→ Excerpt
__________

VictoriaMetrics is optimized for running with default flag values (e.g. when they aren't set explicitly).
9. If the steps above didn't help identifying the root cause of unexpected query results,
then [file a bugreport](https://github.com/VictoriaMetrics/VictoriaMetrics/issues/new) with details on how to reproduce the issue.
## Slow data ingestion
There are the following most commons reasons for slow data ingestion in VictoriaMetrics:
1. Memory shortage for the given amounts of [active time series](https://docs.victoriametrics.com/FAQ.html#what-is-an-active-time-series).
VictoriaMetrics (or `vmstorage` in cluster version of VictoriaMetrics) maintains an in-memory cache
for quick search for internal series ids per each incoming metric.
This cache is named `storage/tsid`. VictoriaMetrics automatically determines the maximum size for this cache
depending on the available memory on the host where VictoriaMetrics (or `vmstorage`) runs. If the cache size isn't enough
for holding all the entries for active time series, then VictoriaMetrics locates the needed data on disk,
unpacks it, re-constructs the missing entry and puts it into the cache. This takes additional CPU time and disk read IO.
The [official Grafana dashboards for VictoriaMetrics](https://docs.victoriametrics.com/#monitoring)
contain `Slow inserts` graph, which shows the cache miss percentage for `storage/tsid` cache
during data ingestion. If `slow inserts` graph shows values greater than 5% for more than 10 minutes,
then it is likely the current number of [active time series](https://docs.victoriametrics.com/FAQ.html#what-is-an-active-time-series)
cannot fit the `storage/tsid` cache.
There are the following solutions exist for this issue:
- To increase the available memory on the host where VictoriaMetrics runs until `slow inserts` percentage
will become lower than 5%. If you run VictoriaMetrics cluster, then you need increasing total available
memory at `vmstorage` nodes. This can be done in two ways: either increasing the available memory
per each existing `vmstorage` node or to add more `vmstorage` nodes to the cluster.
- To reduce the number of active time series. The [official Grafana dashboards for VictoriaMetrics](https://docs.victoriametrics.com/#monitoring)

__________

→ Extracted material
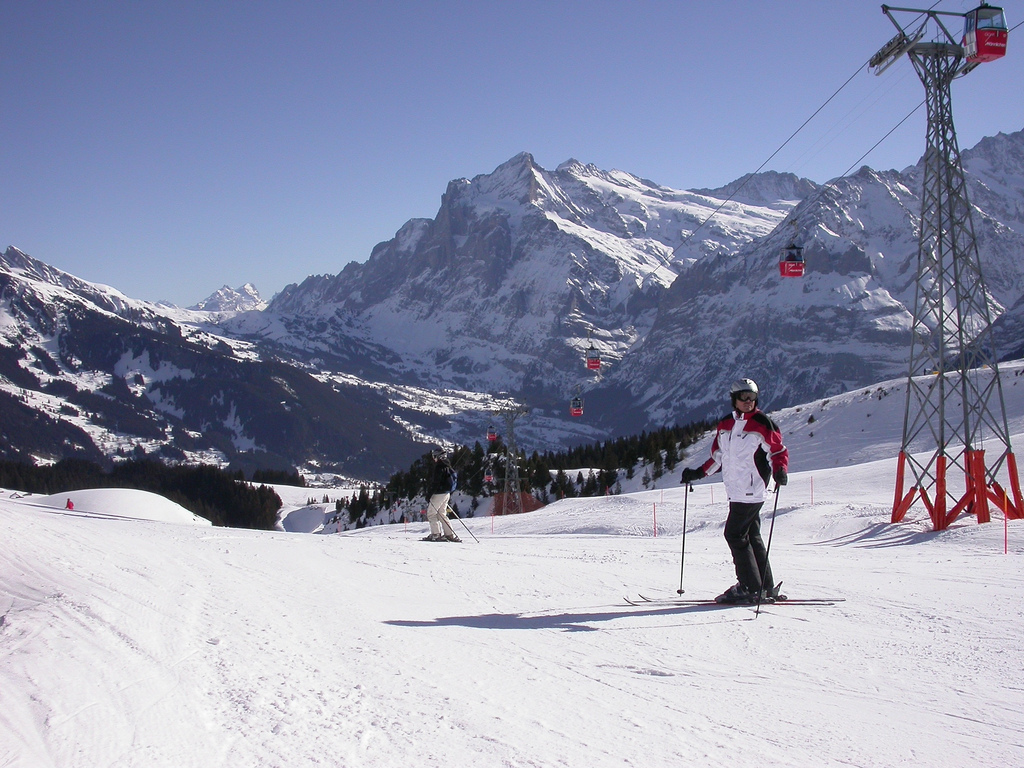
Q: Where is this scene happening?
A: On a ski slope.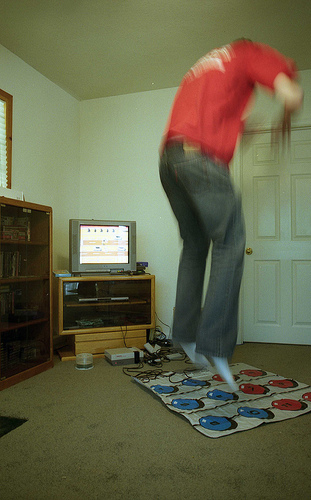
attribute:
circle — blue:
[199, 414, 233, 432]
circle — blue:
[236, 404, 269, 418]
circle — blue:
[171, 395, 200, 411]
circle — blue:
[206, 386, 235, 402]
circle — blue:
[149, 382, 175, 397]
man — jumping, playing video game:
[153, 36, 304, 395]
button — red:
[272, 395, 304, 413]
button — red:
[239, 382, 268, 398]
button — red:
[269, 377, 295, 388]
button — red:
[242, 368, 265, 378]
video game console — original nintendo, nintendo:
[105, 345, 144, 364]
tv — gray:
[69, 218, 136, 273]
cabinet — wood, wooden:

__________

→ Challenge
Continue the VictoriaMetrics troubleshooting text on slow data ingestion from the point where it stops. None of the entries are needed for what comes next.

→ Result
contain a graph showing the number of active time series. Recent versions of VictoriaMetrics
provide [cardinality explorer](https://docs.victoriametrics.com/#cardinality-explorer),
which can help determining and fixing the source of [high cardinality](https://docs.victoriametrics.com/FAQ.html#what-is-high-cardinality).
e.g. when old time series are substituted with new time series at a high rate.
When VitoriaMetrics encounters a sample for new time series, it needs to register the time series
in the internal index (aka `indexdb`), so it can be quickly located on subsequent select queries.
The process of registering new time series in the internal index is an order of magnitude slower
than the process of adding new sample to already registered time series.
So VictoriaMetrics may work slower than expected under [high churn rate](https://docs.victoriametrics.com/FAQ.html#what-is-high-churn-rate).
The [official Grafana dashboards for VictoriaMetrics](https://docs.victoriametrics.com/#monitoring)
provides `Churn rate` graph, which shows the average number of new time series registered
during the last 24 hours. If this number exceeds the number of [active time series](https://docs.victoriametrics.com/FAQ.html#what-is-an-active-time-series),
then you need to identify and fix the source of [high churn rate](https://docs.victoriametrics.com/FAQ.html#what-is-high-churn-rate).
The most commons source of high churn rate is a label, which frequently change its value. Try avoiding such labels.
The [cardinality explorer](https://docs.victoriametrics.com/#cardinality-explorer) can help identifying
such labels.
3. Resource shortage. The [official Grafana dashboards for VictoriaMetrics](https://docs.victoriametrics.com/#monitoring)
contain `resource usage` graphs, which show memory usage, CPU usage, disk IO usage and free disk size.
Make sure VictoriaMetrics has enough free resources for graceful handling of potential spikes in workload
according to the following recommendations:
- 50% of free CPU
- 30% of free memory
- 20% of free disk space
If VictoriaMetrics components have lower amounts of free resources, then this may lead
to **significant** performance degradation during data ingestion.
For example:
- If the percentage of free CPU is close to 0, then VictoriaMetrics
may experience arbitrary long delays during data ingestion when it cannot keep up
with the data ingestion rate.
- If the percentage of free memory reaches 0, then the Operating System where VictoriaMetrics components run
may have no enough memory for [page cache](https://en.wikipedia.org/wiki/Page_cache).
VictoriaMetrics relies on page cache for quick queries over recently ingested data.
If the operating system has no enough free memory for page cache, then it needs
to re-read the requested data from disk. This may **significantly** increase disk read IO.
- If free disk space is lower than 20%, then VictoriaMetrics is unable to perform optimal
background merge of the incoming data. This leads to increased number of data files on disk,
which, in turn, slows down both data ingestion and querying. See [these docs](https://docs.victoriametrics.com/#storage) for details.
4. If you run cluster version of VictoriaMetrics, then make sure `vminsert` and `vmstorage` components
are located in the same network with short network latency between them.
`vminsert` packs incoming data into in-memory packets and sends them to `vmstorage` on-by-one.
It waits until `vmstorage` returns back `ack` response before sending the next packet.
If the network latency between `vminsert` and `vmstorage` is big (for example, if they run in different datacenters),
then this may become limiting factor for data ingestion speed.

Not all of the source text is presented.